Data science is an emerging field in healthcare and leverages large amounts of real-time and historical data to make predictions on defined parameters. Machine learning is a field of data science where clinicians can input information into an algorithm which then products output information that can be used help make decisions around the care of a specific condition. As more data is fed into the algorithm, it “learns” to improve on the predictions. A tool like this can harness the collective experience of many surgeons and thousands of patients rather than the individual experience of the single surgeon.
Dr. Parsons, along with a team of other surgeons, engineers and data scientists, has help developed a clinical decision support tool for shoulder replacement called Predict+. This software platform allows the physician to enter information about age, gender, diagnosis, medical history and preoperative pain and function into a machine learning interface. The software then can generate predicted outcomes of either anatomic or reverse shoulder replacement in terms of pain relief, improvement in range of motion, potential complications and what risk factors drive those complications.
This information can be helpful for both surgeons and patients deciding upon the best course of action for degenerative shoulder conditions. Not only can it predict whether an anatomic or reverse shoulder will provide better function, but it can also tell the surgeon which risk factors could be addressed preoperatively to improve the patient’s outcome after surgery. For the patient, being able to see quantitative, evidence-based information about their expected improvement after surgery can help set realistic expectations for what can be achieved and whether the degree of improvement warrants surgical intervention at the current level of functional disability. This video demonstrates an example of using Predict+ to determine a patient’s prospective outcome after shoulder replacement.

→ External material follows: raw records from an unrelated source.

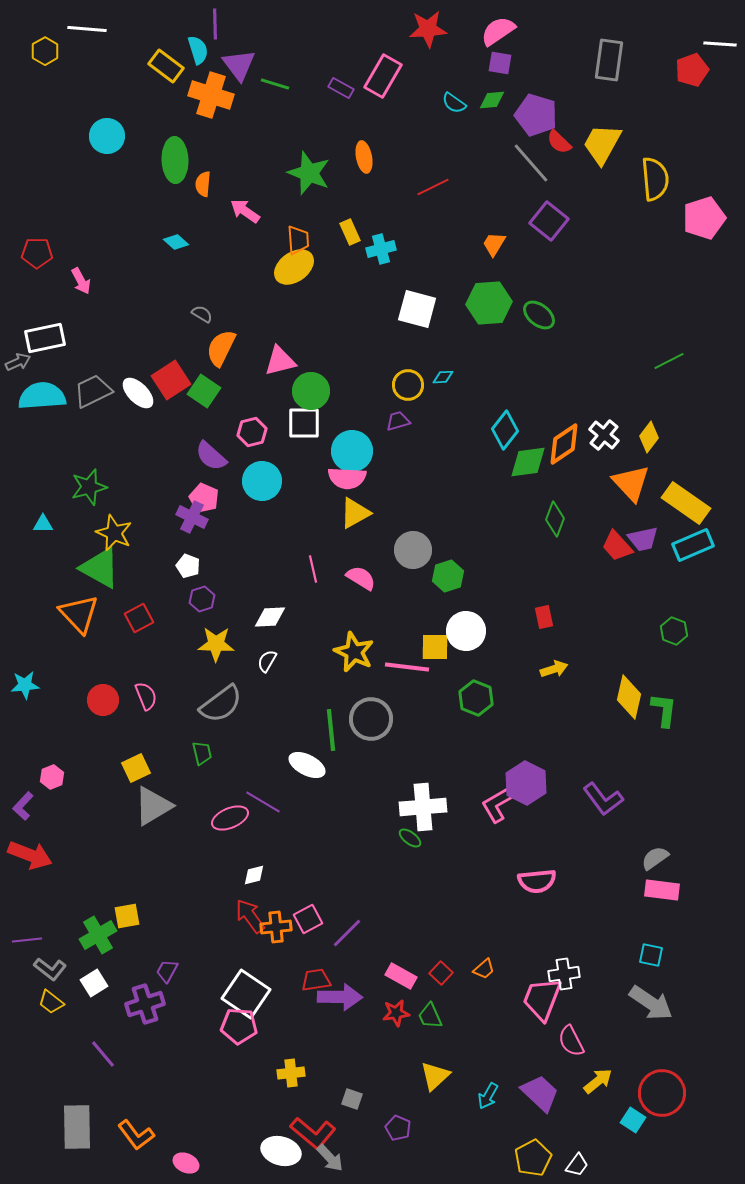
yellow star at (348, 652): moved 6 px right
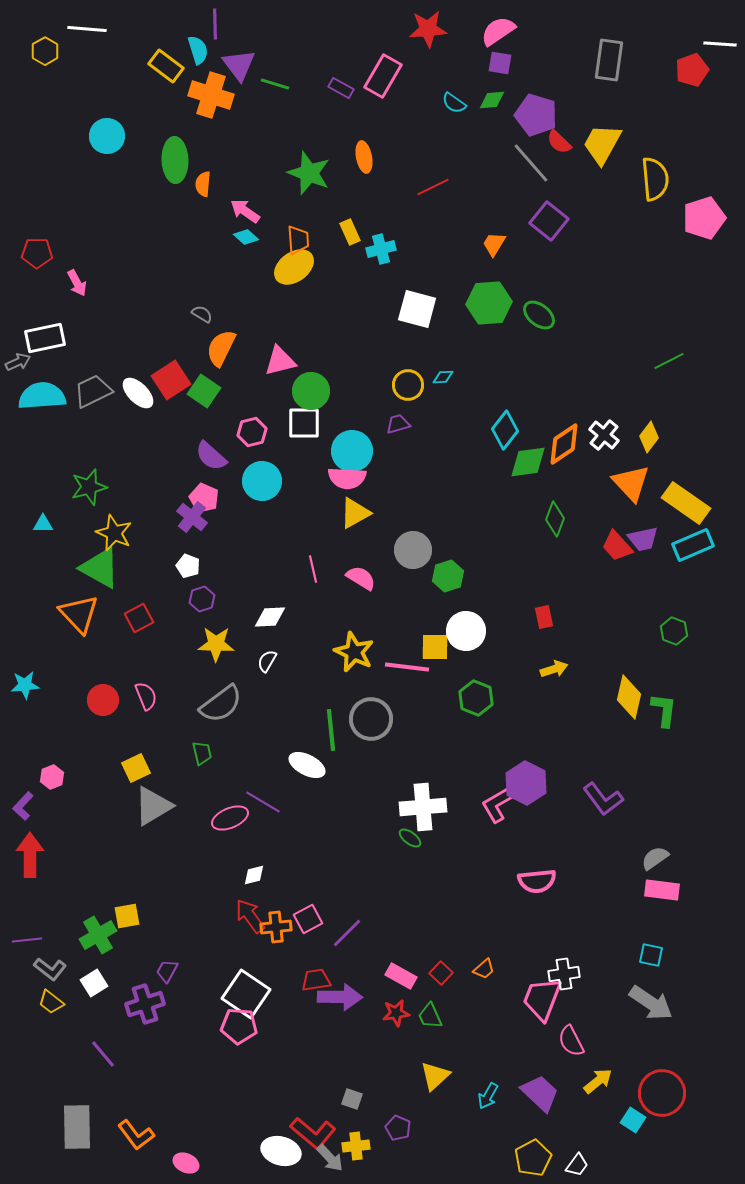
cyan diamond at (176, 242): moved 70 px right, 5 px up
pink arrow at (81, 281): moved 4 px left, 2 px down
purple trapezoid at (398, 421): moved 3 px down
purple cross at (192, 517): rotated 12 degrees clockwise
red arrow at (30, 855): rotated 111 degrees counterclockwise
yellow cross at (291, 1073): moved 65 px right, 73 px down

The Predict+ design team ultimately hopes to incorporate imaging data as well as data from their GPS preoperative planning and surgical navigation platform to ultimately predict the best combination of implants and their position to optimize function after surgery.

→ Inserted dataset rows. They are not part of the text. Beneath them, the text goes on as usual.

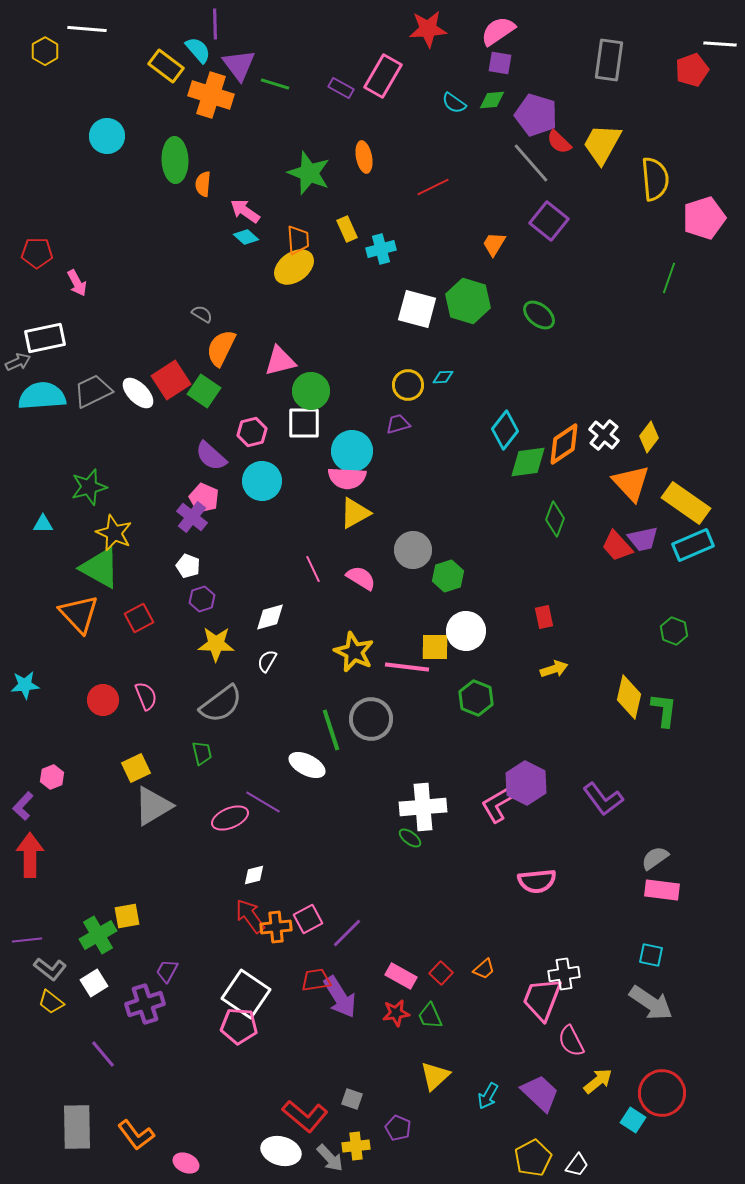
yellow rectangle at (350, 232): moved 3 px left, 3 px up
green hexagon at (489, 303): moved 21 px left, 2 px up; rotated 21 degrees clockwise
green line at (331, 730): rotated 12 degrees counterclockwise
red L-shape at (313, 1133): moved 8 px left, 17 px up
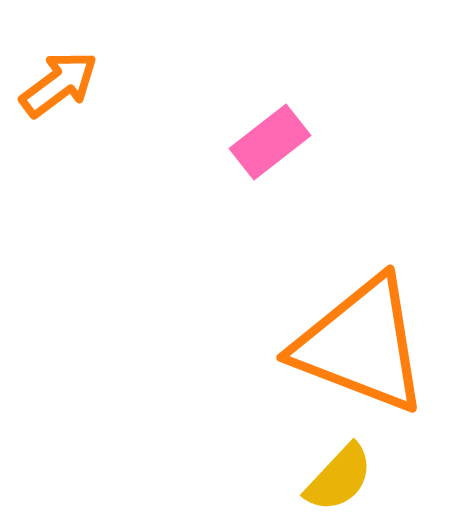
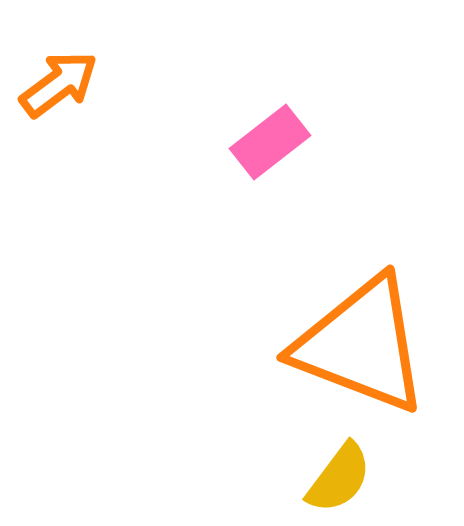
yellow semicircle: rotated 6 degrees counterclockwise
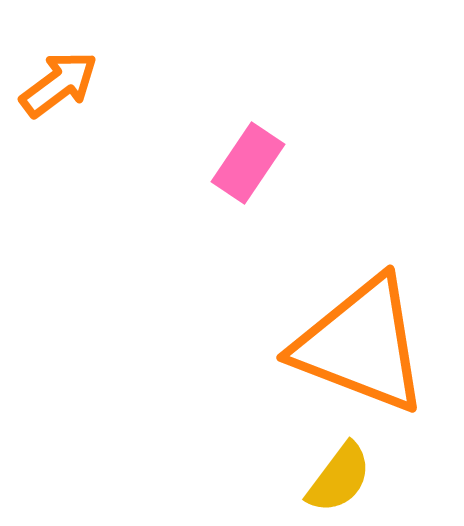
pink rectangle: moved 22 px left, 21 px down; rotated 18 degrees counterclockwise
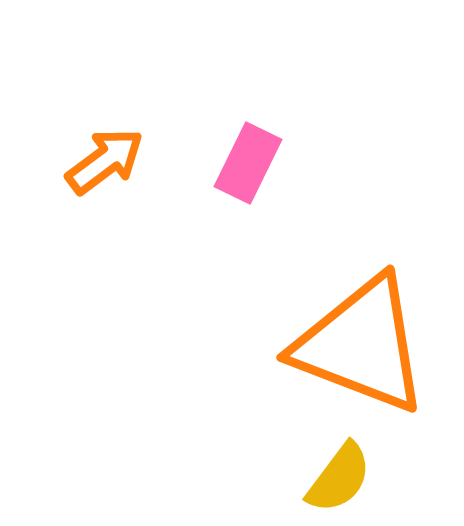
orange arrow: moved 46 px right, 77 px down
pink rectangle: rotated 8 degrees counterclockwise
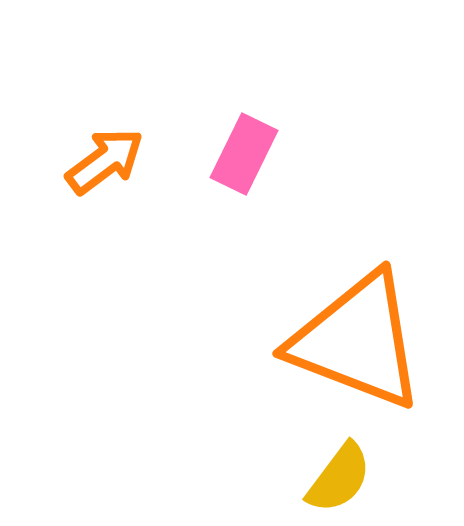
pink rectangle: moved 4 px left, 9 px up
orange triangle: moved 4 px left, 4 px up
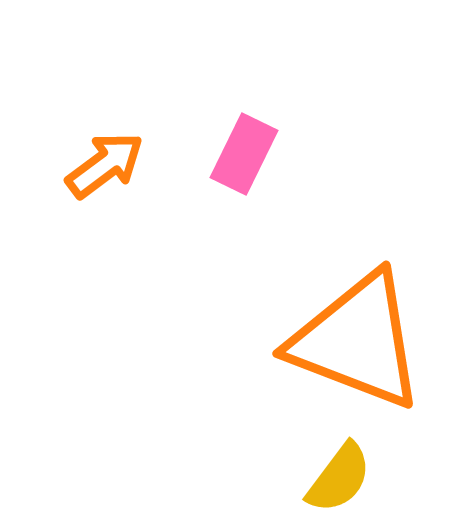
orange arrow: moved 4 px down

Dr. Parsons has been invited to present about Predict+ at several national an international venues including the Australian Equinoxe Users Group, the New England Shoulder and Elbow Surgeons Annual Meeting, the Exactech Masters Course and a European webinar on Advanced Technologies in Shoulder Arthroplasty. He also serves as a design surgeon for the GPS planning and navigation platform which allows surgeons to perform shoulder replacement with much improved precision over conventional techniques.